Agreement for lease — Enforcement Whether agreement void for failure to incorporate all agreed terms in one document — Section 2 of Property (Miscellaneous Provisions) Act 1989 — Claim dismissed
The claimant purchased a development consisting of a block of flats. The vendor was a developer that had previously acquired the site by purchasing the shares in the company that owned it. The developer had agreed with the defendant, a shareholder in that company, that the latter should take a flat in the development, once completed, in part-payment for his shares. The agreement was set out in a letter written by the developer to the defendant. The defendant subsequently entered into a formal agreement for lease in respect of the flat. The agreement contained a requirement to pay a deposit in two instalments. The developer credited the defendant with the first instalment. It subsequently transferred the development to the claimant. The transfer expressly assigned the benefit of the agreements for lease entered into in respect of the individual flats, including the defendant’s flat.

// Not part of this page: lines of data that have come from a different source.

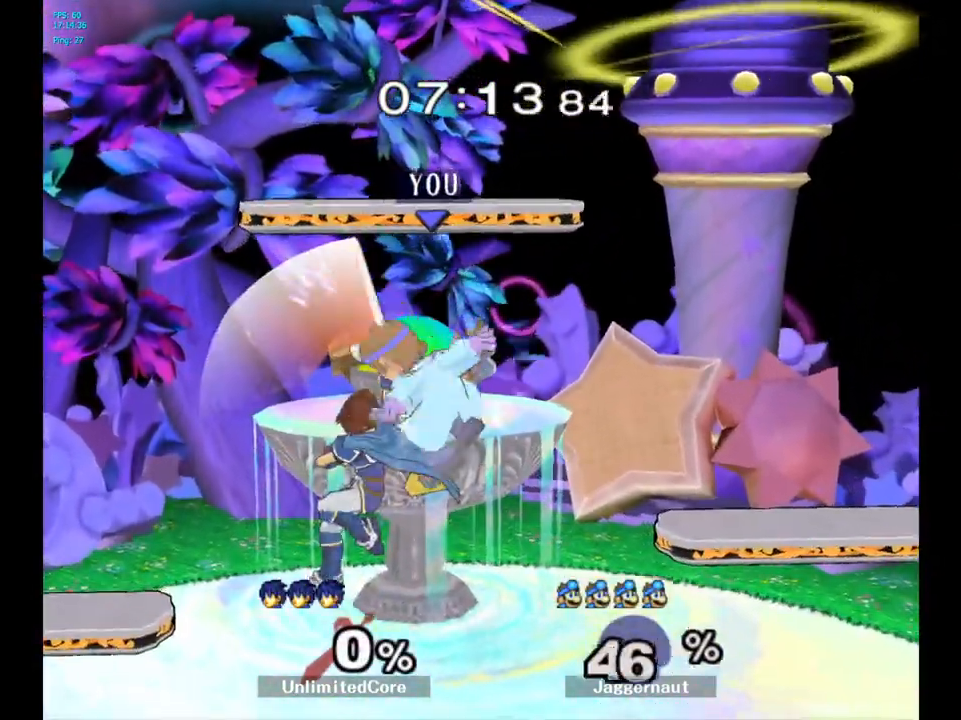
{"buttons": [], "left_stick": "center", "right_stick": "center", "events": [[133, "R1", "down"], [167, "left_stick", "down"], [300, "R1", "up"], [333, "left_stick", "center"]]}
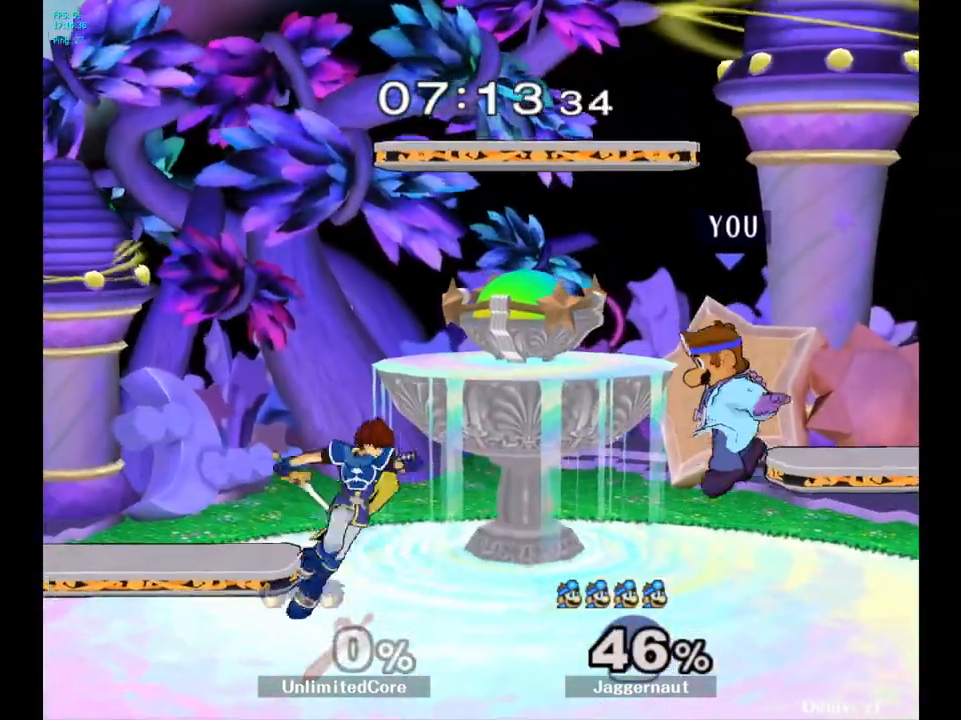
{"buttons": [], "left_stick": "left", "right_stick": "center", "events": [[50, "Y", "down"], [217, "Y", "up"], [267, "left_stick", "left"]]}
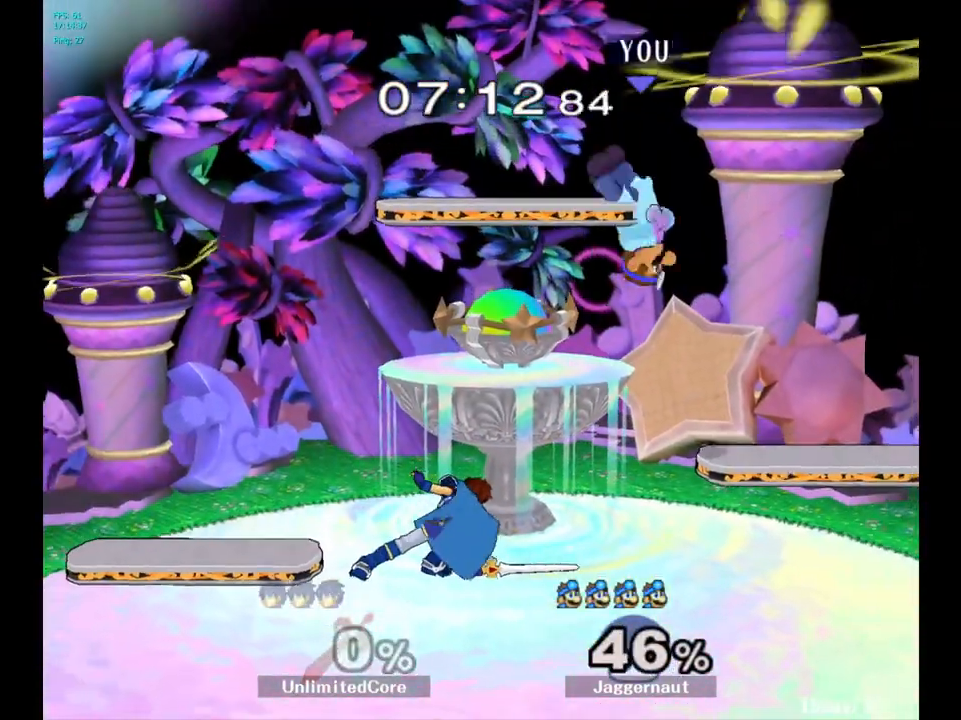
{"buttons": ["R1"], "left_stick": "down-left", "right_stick": "center", "events": [[50, "right_stick", "left"], [100, "right_stick", "center"], [283, "left_stick", "down-left"], [450, "R1", "down"]]}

The claimant went into administrative receivership, and the receivers served a notice to complete on the defendant in respect of the purchase of the flat. The defendant was willing to complete only if the claimant paid the remainder of the purchase price. The claimant brought proceedings to enforce the agreement for lease. The central issue in the proceedings was whether the agreement contained in the letter was an integral part of the agreement for sale of the flat, thereby rendering the sale agreement void under section 2 of the Property (Miscellaneous Provisions) Act 1989 for failure to incorporate all the terms expressly agreed and intended to be included. The claimant contended that the letter contained a separate and collateral contract, so that there were two independently enforceable transactions.
Held: The claim was dismissed.
The agreement to purchase the flat was given to the defendant in part-satisfaction of the developer’s acknowledged indebtedness to him. There was only one transaction in respect of the purchase of the flat, rather than two separate and independently enforceable transactions. The commercial reality was that the defendant would not have agreed to purchase the flat unless the developer had agreed that he would not have to pay the purchase price, which would be set off against the developer’s indebtedness to him: Kilcarne Holdings Ltd v Targetfollow (Birmingham) Ltd [2004] EWHC 2547 (Ch); [2005] 2 P&CR 8 considered. The agreement for lease was a sale or other disposition of land, and it did not incorporate all the terms agreed by the parties in one document. Accordingly, it was unenforceable by virtue of section 2 of the Act.
Paul Letman (instructed by Adams & Remers, of Lewes) appeared for the claimant; Michael Kennedy (instructed by Portner & Jaskel) appeared for the defendant.